The goal of our reverse engineering is mostly the program written in high-level language such as C / C + + / Java / C # such as C / C + +. If you want to restore the code logic of the program, you can’t do it if you don’t understand the high-level language itself. Of course, being a reverse student doesn’t need to be familiar with the characteristics of these languages and master many programming skills like professional development students. However, it is necessary to master the basic programming skills of these languages. Take C language as an example. In C language, we need to know the basic concepts, such as the principle of function call, how to transfer parameters, how to distribute local variables in functions, how to store arrays, how to layout structure members, how to implement pointers, etc. otherwise, we don’t know how to convert with high-level language when we get disassembly code.

 

Like the above-mentioned C language knowledge, when learning, you should compare the source code with the length of the compiled assembly instructions, and repeatedly compare and learn to produce conditional reflection. In addition to these, we should also pay attention to the object-oriented implementation principle in C + +, the virtual function mechanism, how to pass the parameter of this pointer, and how to implement new and delete / delete in the assembly instruction layer. We should not rely too much on tools, or we will become a complete tool man.

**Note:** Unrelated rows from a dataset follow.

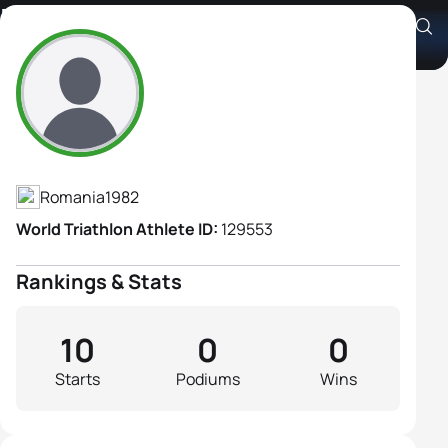
Diana Gal
Athlete's Profile
Romania
1982
World Triathlon Athlete ID:
129553
Rankings & Stats
10
0
0
Starts
Podiums
Wins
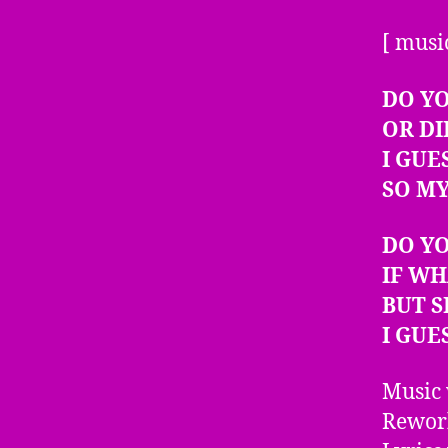
[ musi
DO YO
OR DI
I GUE
SO MY
DO Y
IF WH
BUT S
I GUE
Music 
Rework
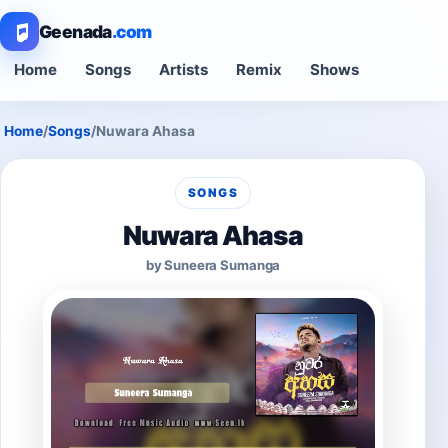
Geenada
.com
Home
Songs
Artists
Remix
Shows
Home
/
Songs
/
Nuwara Ahasa
SONGS
Nuwara Ahasa
by Suneera Sumanga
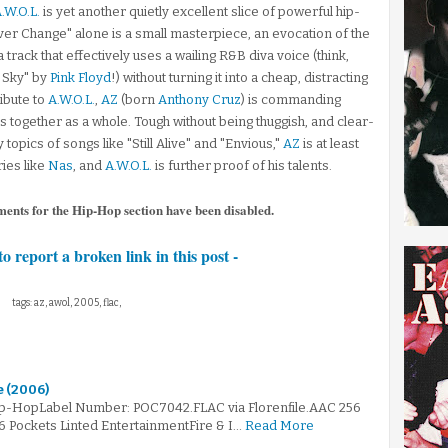
.W.O.L.
is yet another quietly excellent slice of powerful hip-
er Change" alone is a small masterpiece, an evocation of the
 track that effectively uses a wailing R&B diva voice (think,
e Sky" by
Pink Floyd
!) without turning it into a cheap, distracting
ibute to
A.W.O.L.
,
AZ
(born
Anthony Cruz
) is commanding
s together as a whole. Tough without being thuggish, and clear-
topics of songs like "Still Alive" and "Envious,"
AZ
is at least
ies like
Nas
, and
A.W.O.L.
is further proof of his talents.
ments for the Hip-Hop section have been disabled.
to report a broken link in this post -
tags: az, awol, 2005, flac,
e (2006)
ip-HopLabel Number: POC7042.FLAC via Florenfile.AAC 256
6 Pockets Linted EntertainmentFire & I…
Read More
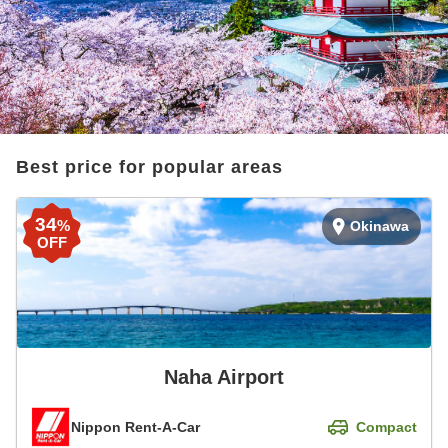
Best price for popular areas
34
%
Okinawa
OFF
Naha Airport
Nippon Rent-A-Car
Compact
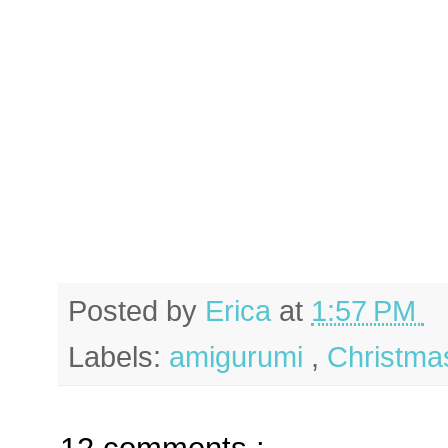
Posted by
Erica
at
1:57 PM
Labels:
amigurumi
,
Christm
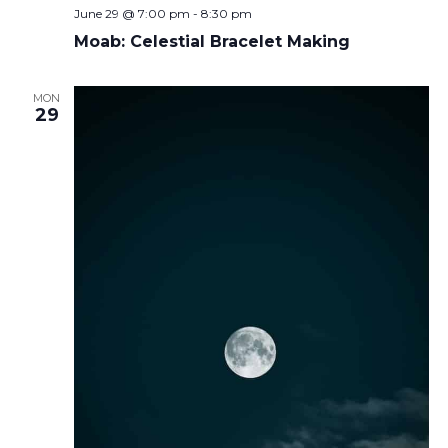
June 29 @ 7:00 pm
-
8:30 pm
Moab: Celestial Bracelet Making
MON
29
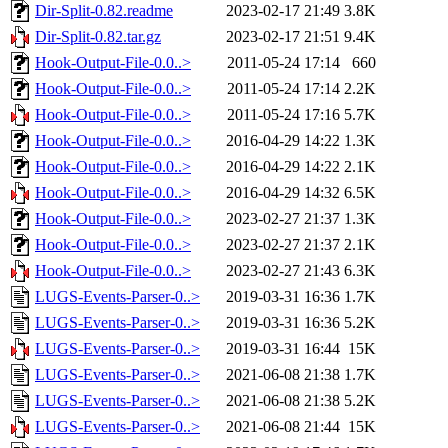
Dir-Split-0.82.readme
2023-02-17 21:49
3.8K
Dir-Split-0.82.tar.gz
2023-02-17 21:51
9.4K
Hook-Output-File-0.0..>
2011-05-24 17:14
660
Hook-Output-File-0.0..>
2011-05-24 17:14
2.2K
Hook-Output-File-0.0..>
2011-05-24 17:16
5.7K
Hook-Output-File-0.0..>
2016-04-29 14:22
1.3K
Hook-Output-File-0.0..>
2016-04-29 14:22
2.1K
Hook-Output-File-0.0..>
2016-04-29 14:32
6.5K
Hook-Output-File-0.0..>
2023-02-27 21:37
1.3K
Hook-Output-File-0.0..>
2023-02-27 21:37
2.1K
Hook-Output-File-0.0..>
2023-02-27 21:43
6.3K
LUGS-Events-Parser-0..>
2019-03-31 16:36
1.7K
LUGS-Events-Parser-0..>
2019-03-31 16:36
5.2K
LUGS-Events-Parser-0..>
2019-03-31 16:44
15K
LUGS-Events-Parser-0..>
2021-06-08 21:38
1.7K
LUGS-Events-Parser-0..>
2021-06-08 21:38
5.2K
LUGS-Events-Parser-0..>
2021-06-08 21:44
15K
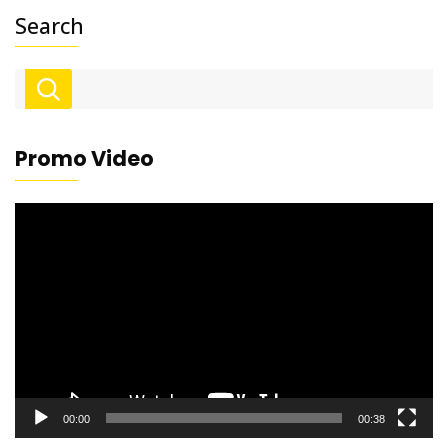
Search
Promo Video
Video
Player
00:00
00:38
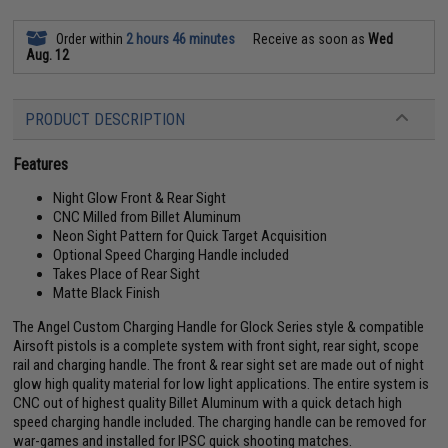
Order within
2 hours 46 minutes
Receive as soon as
Wed
Aug. 12
PRODUCT DESCRIPTION
Features
Night Glow Front & Rear Sight
CNC Milled from Billet Aluminum
Neon Sight Pattern for Quick Target Acquisition
Optional Speed Charging Handle included
Takes Place of Rear Sight
Matte Black Finish
The Angel Custom Charging Handle for Glock Series style & compatible
Airsoft pistols is a complete system with front sight, rear sight, scope
rail and charging handle. The front & rear sight set are made out of night
glow high quality material for low light applications. The entire system is
CNC out of highest quality Billet Aluminum with a quick detach high
speed charging handle included. The charging handle can be removed for
war-games and installed for IPSC quick shooting matches.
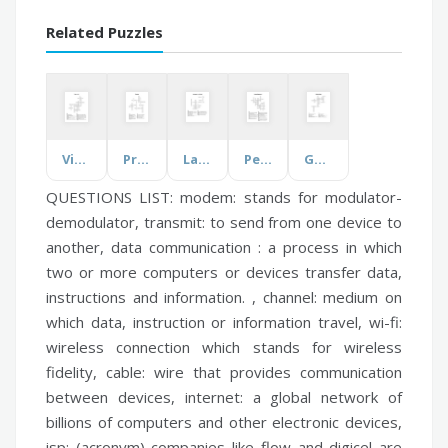
Related Puzzles
Visual Arts
Predator
Language & the Brain
People Appearance
Galileo Galilei
QUESTIONS LIST:
modem:
stands for modulator-
demodulator,
transmit:
to send from one device to
another,
data communication :
a process in which
two or more computers or devices transfer data,
instructions and information. ,
channel:
medium on
which data, instruction or information travel,
wi-fi:
wireless connection which stands for wireless
fidelity,
cable:
wire that provides communication
between devices,
internet:
a global network of
billions of computers and other electronic devices,
isp:
(acronym) companies like flow and digicel are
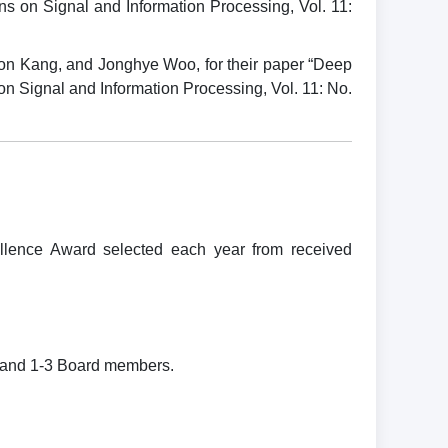
 on Signal and Information Processing, Vol. 11:
on Kang, and Jonghye Woo, for their paper “Deep
n Signal and Information Processing, Vol. 11: No.
ence Award selected each year from received
 and 1-3 Board members.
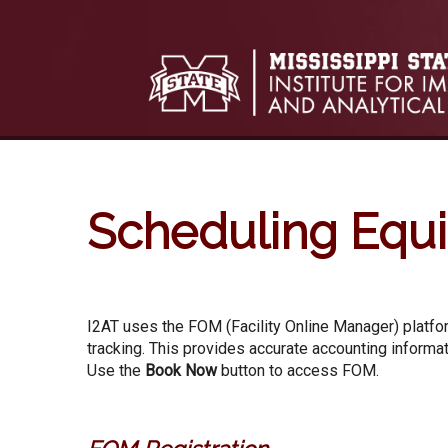
Skip to:
Skip to content
Skip to navigation
Scheduling Equ
I2AT uses the FOM (Facility Online Manager) platfor
tracking. This provides accurate accounting informat
Use the
Book Now
button to access FOM.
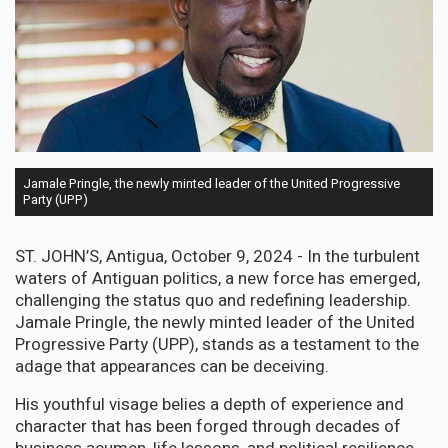
Jamale Pringle, the newly minted leader of the United Progressive
Party (UPP)
ST. JOHN’S, Antigua, October 9, 2024 - In the turbulent
waters of Antiguan politics, a new force has emerged,
challenging the status quo and redefining leadership.
Jamale Pringle, the newly minted leader of the United
Progressive Party (UPP), stands as a testament to the
adage that appearances can be deceiving.
His youthful visage belies a depth of experience and
character that has been forged through decades of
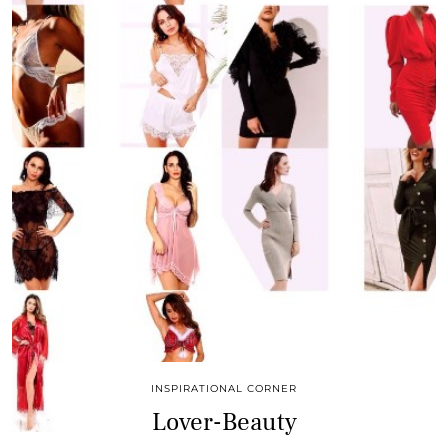
INSPIRATIONAL CORNER
Lover-Beauty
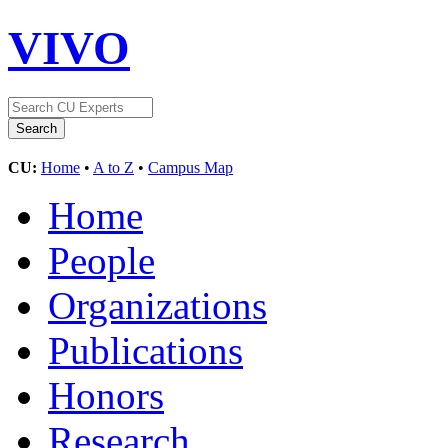
VIVO
CU:
Home
•
A to Z
•
Campus Map
Home
People
Organizations
Publications
Honors
Research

Especially for beginners, if we try to convert assembly instructions into high-level language, we will have a more thorough understanding of the underlying principles of technology.

 

Software debugging

In many cases, the goal cannot be achieved by static analysis alone. For example, the program is shelled and other technologies. Under the static analysis, all the wrong instruction code is seen, and even the decompilation tool cannot analyze it. At this time, we need to combine the dynamic analysis technology to make the program run actually, and then analyze it. Therefore, mastering the software debugging technology is also an indispensable link in reverse engineering. Commonly used debuggers include OllyDbg, which is a very powerful tool plug-in, WinDbg, which is officially produced by Microsoft for kernel level debugging, GDB on Linux platform and so on. Mastering the use of these three debuggers can help us quickly analyze the dynamic behavior of the target, debug and study the key code segments, and even dump the program file in memory into the file, and then use the decompile tool for static analysis, etc.